Gastric cancer stem cell (GCSC) is implicated in gastric cancer relapse, metastasis and drug resistance. However, the key molecule(s) involved in GCSC survival and the targeting drugs are poorly understood. We discovered increased secreted clusterin (S-Clu) protein expression during the sphere-forming growth of GCSC via mass spectrometry. Overexpression of clusterin was detected in 69/90 (77%) of primary GC tissues and significantly associated with T stage, lymph node metastasis and TNM stage. Depletion of clusterin (Clu, the full-length intracellular clusterin) led to the declustering of GCSC tumorspheres and apoptosis of GCSC. Subsequently, we found clusterin was in complex with heat shock protein 90 beta (HSP90) and involved in regulating the cellular level of HSP90 client proteins.

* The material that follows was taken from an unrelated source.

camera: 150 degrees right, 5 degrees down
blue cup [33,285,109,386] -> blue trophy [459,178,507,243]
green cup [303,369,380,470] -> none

Furthermore, by screening a collection of drugs/inhibitors, we found that verteporfin (VP), a phototherapy drug, blocked clusterin gene expression, decreased the HSP90 client proteins and caused cell death of GCSC. VP treatment is more effective in eradicating GCSCs than in killing GC cells. Both clusterin silencing or VP treatment deterred tumor growth in human GCSC xenografts. These findings collectively suggest that GC patients can promptly benefit from clusterin-targeted therapy as well as VP treatment in combination with or subsequent to conventional chemotherapy for reducing mortality of GC.